Mit der Befragung Machados und der Gleitbewegung beim Wellenreiten berührt die Auslegung eine tiefere Stufe - oder eine höhere, wie man's nimmt! Jedenfalls lässt sich zwischenbilanzieren: Gleiten kann - es muß nicht, aber es kann - echte Lebensbewegung, Bewegung zum Leben, insofern sein, als es - mit der nötigen Disziplin/Nachfolge betrieben - spirituelle Erfahrungen und religiöse Selbstdeutungen eröffnet.

Machado ist eine Ausnahme, ließe sich erwidern. Zufall, dass hier Sinn- und Selbstdeutung im Spiel sind. Kein Zufall! Sucht man weiter, wird man auch andernorts in der Gleitszene von religiöser Sprache überrascht:

Die freie Religion des Gleitens

"Fuck your beemaz and benzes. religions is now free", titelt die oben genannte Skater-Zeitschrift "lowdown". Bildunterschrift unter einem Foto, auf dem ein Skater mit seinem Board über den Kofferraum eines zerknautschten Pkws gleitet. Der Skater überwindet hier real und symbolisch die gegenüber dem Skateboard mechanische und unflexible Fortbewegungsart Autofahren, er macht das Wrack zu seiner Welle und reitet sie ab. Im ersten Gebot des Skatercredos auf dem Titel von "lowdown" verdammen die Autoren Benzees, Mercedes Benz also, und Beemaz, BMW, und rufen die freie Religion des Gleitens aus.

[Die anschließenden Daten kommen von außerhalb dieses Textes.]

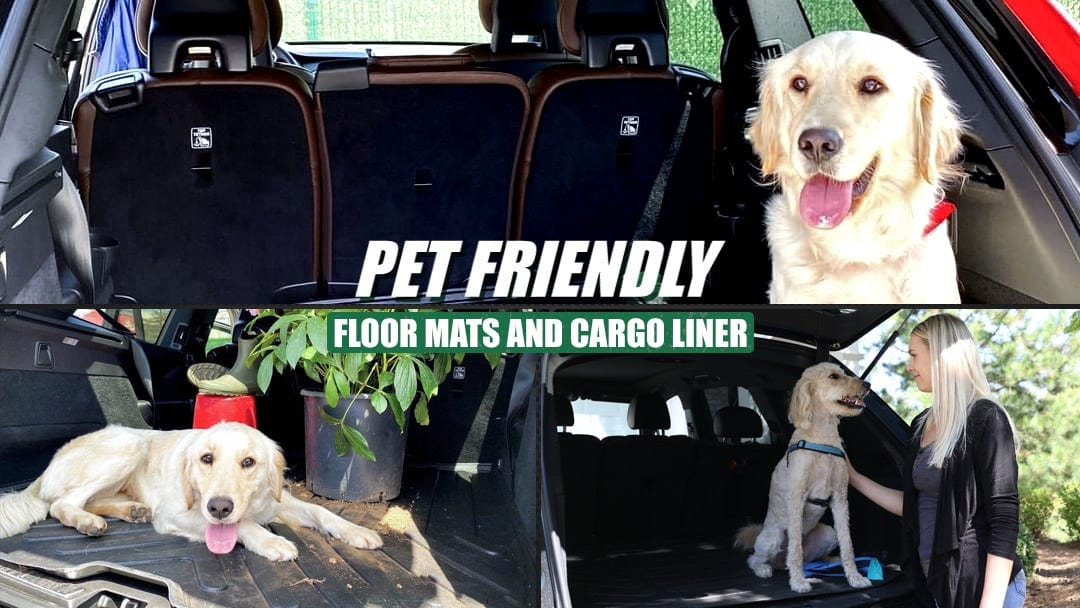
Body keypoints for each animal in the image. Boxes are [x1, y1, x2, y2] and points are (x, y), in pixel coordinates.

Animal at [0, 423, 384, 561]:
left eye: (249, 462)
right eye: (206, 459)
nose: (219, 507)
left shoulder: (275, 502)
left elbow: (321, 511)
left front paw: (356, 531)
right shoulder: (177, 512)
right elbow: (242, 525)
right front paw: (271, 541)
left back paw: (132, 511)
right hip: (129, 444)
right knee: (60, 505)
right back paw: (86, 522)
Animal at [734, 365, 876, 591]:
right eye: (833, 376)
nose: (867, 384)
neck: (822, 439)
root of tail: (779, 563)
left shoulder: (840, 498)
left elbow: (847, 543)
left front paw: (854, 576)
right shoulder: (796, 498)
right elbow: (795, 550)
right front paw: (799, 581)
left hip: (828, 533)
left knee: (814, 558)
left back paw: (829, 562)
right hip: (773, 536)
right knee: (756, 558)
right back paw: (764, 569)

Skatern ist tatsächlich zu verdanken, dass sie in unseren Städten Beton und Asphalt aufweichen und die Grenzen der gängigen Fortbewegungsstile sprengen. Sie brechen Bewegungsmuster und damit Lebensmuster. Selten wird deutlich, wie viel Unterwerfung es bedeutet, wenn der Mensch Wegen und Bewegungsarten des städtischen Raums folgt. Die vielfache Zweckentfremdung des urbanen Mobiliars durch Skater macht diese alltägliche Unterwerfung unserer Bewegungskultur sichtbar.

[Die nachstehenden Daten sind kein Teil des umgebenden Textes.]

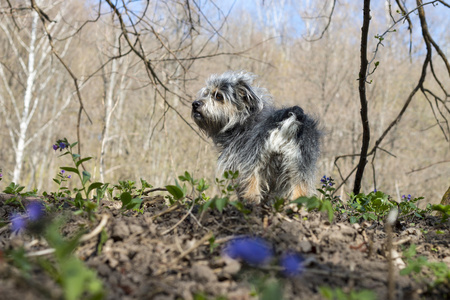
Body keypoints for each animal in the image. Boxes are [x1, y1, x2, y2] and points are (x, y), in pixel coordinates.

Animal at [192, 70, 322, 204]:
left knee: (252, 187)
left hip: (253, 161)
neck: (242, 120)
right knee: (300, 191)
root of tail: (290, 116)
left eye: (218, 96)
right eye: (206, 93)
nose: (195, 104)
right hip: (299, 165)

Skater sind stets auf der Suche nach den Brandung in der Stadt, nach Wellen, die ihren Gleitübungen Rhythmus geben. So ist im Skatermagazin in einem Bericht über Tokio unter anderem das folgende Haus abgebildet.

Bänke, Treppen und Geländer sind die Wellenhänge, die die Stadt für das Skateboard bereitstellt. Wer einmal Skater beobachtet hat, wird ähnliche Bewegungsregeln und -stile wie bei den Wellenreitern entdecken: Hektik und Geschwindigkeitsrausch oder gar die schnelle Überwindung von Distanzen liegen nicht in ihrem Interesse.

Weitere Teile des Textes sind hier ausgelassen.